Entre tantos outros exemplos pessoais, lembro de duas situações que me ensinaram muito, enquanto precisei suportá-las. Quando eu era solteiro, a maioria dos meus amigos também era, e nós sempre conversávamos sobre a seriedade do casamento. Preocupado com eles, e eles comigo, orei muitas vezes para que o Senhor lhes desse um bom casamento, impedindo que errassem nesta decisão. O que aconteceu foi surpreendente. Cada um deles começou a casar e ... eu fiquei. Quando eu me casei, aos 28 anos, muitos deles já estavam casados e com filhos.
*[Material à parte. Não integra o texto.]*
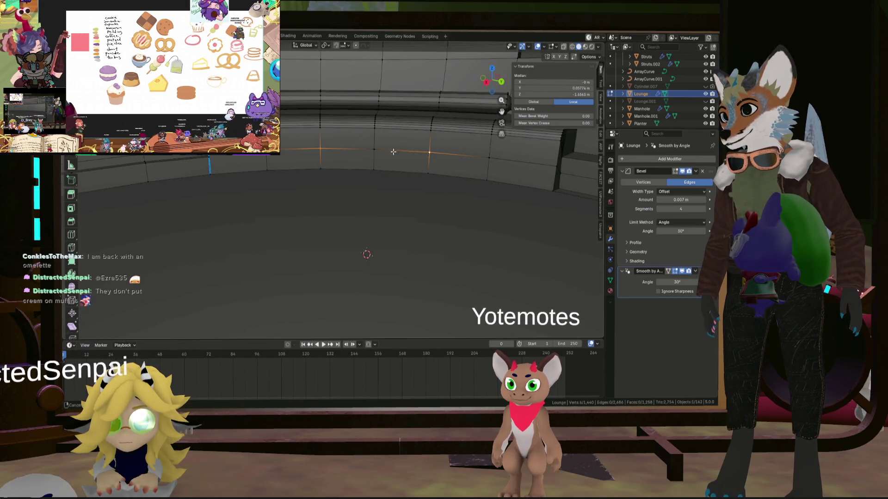
scroll(392, 151, up, 2)
middle_drag(389, 146, 361, 125)
scroll(348, 119, up, 2)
Confesso que foi difícil passar por isso. Outra situação difícil pela qual passei foi depois de casado. Minha esposa e eu sempre desejamos ter uma grande família, e desde as primeiras semanas de casados já estávamos orando para que o Senhor nos desse filhos. Como sabíamos que outros casais também desejavam, começamos a orar por eles. E o que aconteceu? Outros casais começaram a ter filhos, e nós não. Novamente não foi fácil passar por isto, mas precisávamos aprender a lição.
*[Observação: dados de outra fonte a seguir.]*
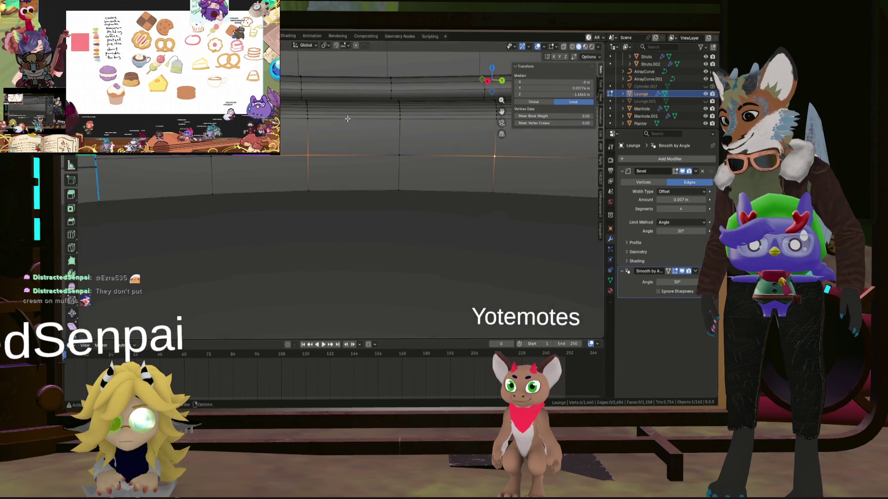
key(ctrl+b)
Repare, entretanto, que nestes eventos que envolveram Abraão e Jó, a situação não permaneceu a mesma. Logo depois que Abraão orou, e Abimeleque e outros casais tiveram filhos, o próprio Abraão e Sara também tiveram o deles (compare Gn 20:17-18 com 21:1-3). De uma forma ainda mais impressionante, note o que é dito sobre Jó: “E o Senhor virou o cativeiro de Jó, quando orava pelos seus amigos” (Jó 42:10). Enquanto ele orava pelos seus amigos, o Senhor mudou a sua situação.

Estes detalhes da vida de Abraão e Jó nos ensinam que alguma coisa se torna diferente quando oramos pelo bem dos outros. Talvez não mude as nossas circunstâncias, mas pode mudar a nossa atitude frente a elas. Ao orar pelos meus amigos e vê-los seguindo de mãos dadas para a vida conjugal, consegui ficar feliz por eles, sabendo que tinham sido impedidos de errar, e isto me livrou de ficar amargurado. Ao orar por outros casais e vê-los abraçar seus lindos filhos, ajudou a minha esposa e a mim a nos alegrar pela felicidade deles, e isto nos impediu de nos sentirmos frustrados. 
Alguns anos depois, me casei, e o Senhor me concedeu alguém que jamais imaginei que poderia chamar de esposa. Poucos anos depois tivemos filhos, e o Senhor nos concedeu dois (por enquanto) como jamais achei que teria. 

Nunca é fácil passar por uma situação em que devemos orar para que Deus dê a outros o que nós mesmos não temos, mas aprendi que nunca devemos deixar de orar. Alguma hora, para nossa surpresa ou surpresa dos outros, alguma coisa se tornará diferente!